Problem description
Give again, exactly as written, each line of the material below starting at the line that contains "left wrist: (251, 288, -10)" and ending at the line that contains "right ankle: (895, 455, -31)". Both ends count, and no other line does.

Supplied data
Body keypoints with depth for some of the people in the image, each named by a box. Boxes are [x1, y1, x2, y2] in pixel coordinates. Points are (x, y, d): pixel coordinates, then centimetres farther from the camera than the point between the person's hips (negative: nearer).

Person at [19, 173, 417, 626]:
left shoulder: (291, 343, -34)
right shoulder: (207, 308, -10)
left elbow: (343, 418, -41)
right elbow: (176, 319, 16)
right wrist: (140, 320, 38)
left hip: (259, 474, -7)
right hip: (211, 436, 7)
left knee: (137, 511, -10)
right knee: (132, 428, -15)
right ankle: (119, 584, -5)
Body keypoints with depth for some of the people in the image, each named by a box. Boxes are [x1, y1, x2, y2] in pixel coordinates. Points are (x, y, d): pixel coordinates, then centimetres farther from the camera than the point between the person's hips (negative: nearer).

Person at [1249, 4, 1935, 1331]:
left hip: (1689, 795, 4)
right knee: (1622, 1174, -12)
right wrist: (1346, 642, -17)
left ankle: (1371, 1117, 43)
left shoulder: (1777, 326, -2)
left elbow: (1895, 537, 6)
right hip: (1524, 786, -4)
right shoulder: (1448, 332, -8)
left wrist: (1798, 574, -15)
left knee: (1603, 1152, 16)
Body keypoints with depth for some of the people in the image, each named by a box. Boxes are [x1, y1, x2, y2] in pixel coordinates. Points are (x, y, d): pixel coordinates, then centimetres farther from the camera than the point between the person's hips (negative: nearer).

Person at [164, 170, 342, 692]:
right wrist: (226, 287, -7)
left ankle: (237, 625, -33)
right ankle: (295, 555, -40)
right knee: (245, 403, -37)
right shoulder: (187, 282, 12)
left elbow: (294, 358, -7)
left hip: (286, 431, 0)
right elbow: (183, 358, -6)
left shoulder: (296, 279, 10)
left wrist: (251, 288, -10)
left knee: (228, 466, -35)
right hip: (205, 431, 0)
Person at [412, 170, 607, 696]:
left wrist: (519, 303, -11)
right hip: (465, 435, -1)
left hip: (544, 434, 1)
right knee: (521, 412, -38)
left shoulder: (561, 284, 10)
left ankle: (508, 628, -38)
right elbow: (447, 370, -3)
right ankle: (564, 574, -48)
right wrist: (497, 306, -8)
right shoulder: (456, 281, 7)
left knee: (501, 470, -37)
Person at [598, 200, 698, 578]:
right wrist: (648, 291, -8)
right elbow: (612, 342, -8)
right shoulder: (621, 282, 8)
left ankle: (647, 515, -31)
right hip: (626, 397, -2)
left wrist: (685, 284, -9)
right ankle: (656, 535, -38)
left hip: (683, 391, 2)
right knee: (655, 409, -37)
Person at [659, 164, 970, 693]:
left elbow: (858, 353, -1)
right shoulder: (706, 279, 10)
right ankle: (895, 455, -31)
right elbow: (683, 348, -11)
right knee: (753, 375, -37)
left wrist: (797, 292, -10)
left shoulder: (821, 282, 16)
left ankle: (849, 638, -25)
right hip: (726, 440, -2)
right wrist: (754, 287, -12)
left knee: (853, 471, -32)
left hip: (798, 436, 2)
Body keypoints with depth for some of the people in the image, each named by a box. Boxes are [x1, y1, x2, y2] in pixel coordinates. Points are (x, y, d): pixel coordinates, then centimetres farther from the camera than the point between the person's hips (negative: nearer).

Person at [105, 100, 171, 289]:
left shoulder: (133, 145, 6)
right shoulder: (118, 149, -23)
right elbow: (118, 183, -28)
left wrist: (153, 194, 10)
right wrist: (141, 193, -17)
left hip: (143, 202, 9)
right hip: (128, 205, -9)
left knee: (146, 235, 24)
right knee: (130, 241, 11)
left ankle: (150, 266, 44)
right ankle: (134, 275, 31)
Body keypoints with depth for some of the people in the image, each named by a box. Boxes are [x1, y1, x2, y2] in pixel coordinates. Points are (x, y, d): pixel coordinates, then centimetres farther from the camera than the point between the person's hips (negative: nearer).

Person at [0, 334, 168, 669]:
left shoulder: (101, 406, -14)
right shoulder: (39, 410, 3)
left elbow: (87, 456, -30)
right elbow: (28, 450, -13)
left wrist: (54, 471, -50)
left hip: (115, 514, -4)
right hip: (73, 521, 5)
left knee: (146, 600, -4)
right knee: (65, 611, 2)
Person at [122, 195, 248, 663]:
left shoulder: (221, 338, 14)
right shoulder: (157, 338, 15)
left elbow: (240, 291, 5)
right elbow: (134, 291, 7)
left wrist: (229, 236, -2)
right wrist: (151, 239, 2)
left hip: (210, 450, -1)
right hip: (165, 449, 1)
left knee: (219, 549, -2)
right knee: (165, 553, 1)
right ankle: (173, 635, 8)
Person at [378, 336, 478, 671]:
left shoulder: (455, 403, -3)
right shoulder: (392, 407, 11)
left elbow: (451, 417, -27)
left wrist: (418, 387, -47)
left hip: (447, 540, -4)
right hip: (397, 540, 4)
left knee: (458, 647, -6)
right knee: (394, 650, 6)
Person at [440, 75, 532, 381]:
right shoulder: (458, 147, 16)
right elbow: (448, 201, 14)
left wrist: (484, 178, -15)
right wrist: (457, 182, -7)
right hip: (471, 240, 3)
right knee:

Solved exercise
left wrist: (251, 288, -10)
left knee: (228, 466, -35)
right hip: (205, 431, 0)
Person at [412, 170, 607, 696]:
left wrist: (519, 303, -11)
right hip: (465, 435, -1)
left hip: (544, 434, 1)
right knee: (521, 412, -38)
left shoulder: (561, 284, 10)
left ankle: (508, 628, -38)
right elbow: (447, 370, -3)
right ankle: (564, 574, -48)
right wrist: (497, 306, -8)
right shoulder: (456, 281, 7)
left knee: (501, 470, -37)
Person at [598, 200, 698, 578]:
right wrist: (648, 291, -8)
right elbow: (612, 342, -8)
right shoulder: (621, 282, 8)
left ankle: (647, 515, -31)
right hip: (626, 397, -2)
left wrist: (685, 284, -9)
right ankle: (656, 535, -38)
left hip: (683, 391, 2)
right knee: (655, 409, -37)
Person at [659, 164, 970, 693]:
left elbow: (858, 353, -1)
right shoulder: (706, 279, 10)
right ankle: (895, 455, -31)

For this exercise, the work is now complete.